While addressing Pakistanis overseas on April 16, Munir called Kashmir Pakistan’s “jugular vein” and seemed to be reinforcing the promise of support to anti-India militant groups when he said “we will not leave our Kashmiri brothers in their historical struggle.”
Shekhar Gupta, an Indian journalist, wrote that while the talk over Kashmir is “a compulsory subject in Pakistani curriculum,” an army chief “had not made such a loud commitment on Kashmir for years.” Gupta argued Munir was worried about economic progress in Kashmir, which he said was reflected in “the tourist numbers steadily rising to 2.95 million in 2024, and estimated to go well over 3.2 million in 2025.”
And when Munir told the gathering that Hindus and Muslims couldn’t be more different, he revealed the thinking that is at the crux of the India and Pakistan dispute over Kashmir. For Pakistan, Muslim-dominated Kashmir should be a part of Pakistan, but dividing the country and people based on religion is anathema to India’s secular constitution and damaging to the social fabric of a nation with people from different religions and languages.
“Our religions are different, our customs are different, our traditions are different, our thoughts are different, our ambitions are different,” Munir told the gathering to illustrate why partition was necessary. However, his emphasis on differences between Hindus and Muslims was seen by Indian, and even some Pakistani, analysts as “dog whistling”—a message to the attackers who hit largely Hindu Indian tourists six days later in Pahalgam.
And yet others pointed out that perhaps more than the ideological religious divide, Munir may be driven by generational trauma inflicted by the partition or guided by a cultural ethos at a subconscious level that may not be as different from his Indian counterparts as he believes.

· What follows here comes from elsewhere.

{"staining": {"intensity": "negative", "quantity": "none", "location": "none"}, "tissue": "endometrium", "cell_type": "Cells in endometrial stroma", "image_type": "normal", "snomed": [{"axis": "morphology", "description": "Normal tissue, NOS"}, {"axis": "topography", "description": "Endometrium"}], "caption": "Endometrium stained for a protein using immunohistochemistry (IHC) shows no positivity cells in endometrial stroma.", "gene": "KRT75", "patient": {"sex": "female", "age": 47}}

“Punjabi pride was hit when India struck terrorist infrastructure deep inside Punjab in Pakistan,” Rahul Bedi, an Indian defense journalist, told FP. There is a saying in military circles in the subcontinent that the intractable conflict between the two neighbors is essentially a battle between two Punjabi brothers—united by culture and divided by territory.
Munir was born in a family of Indian Muslims that migrated from Jalandhar in Indian Punjab to Pakistan during the partition; he was born in the Pakistani city of Rawalpindi in 1968. “A large number of Punjabis in Pakistan are migrants from India, with memories of lands lost, estates vanished, lives uprooted, and haloed lifestyles recounted through misty mythologies of memory,” wrote Manvendra Singh, a politician in Prime Minister Narendra Modi’s Bharatiya Janata Party (BJP) and chairman of the Soldier Welfare Advisory Committee in the north Indian state of Rajasthan.
Munir, he said, is “clearly carrying plenty of baggage,” and hence the cease-fire agreed upon between Pakistan’s army and India may well be a “pause,” unless enforced politically. Khan is serving a long sentence in prison while Munir is on the rise.
Last week, as Khan appeared for a hearing in the jail courtroom, he took a jibe at Munir on his X account and posted, “It would have been better if, instead of field marshal, he had given himself the title of king.”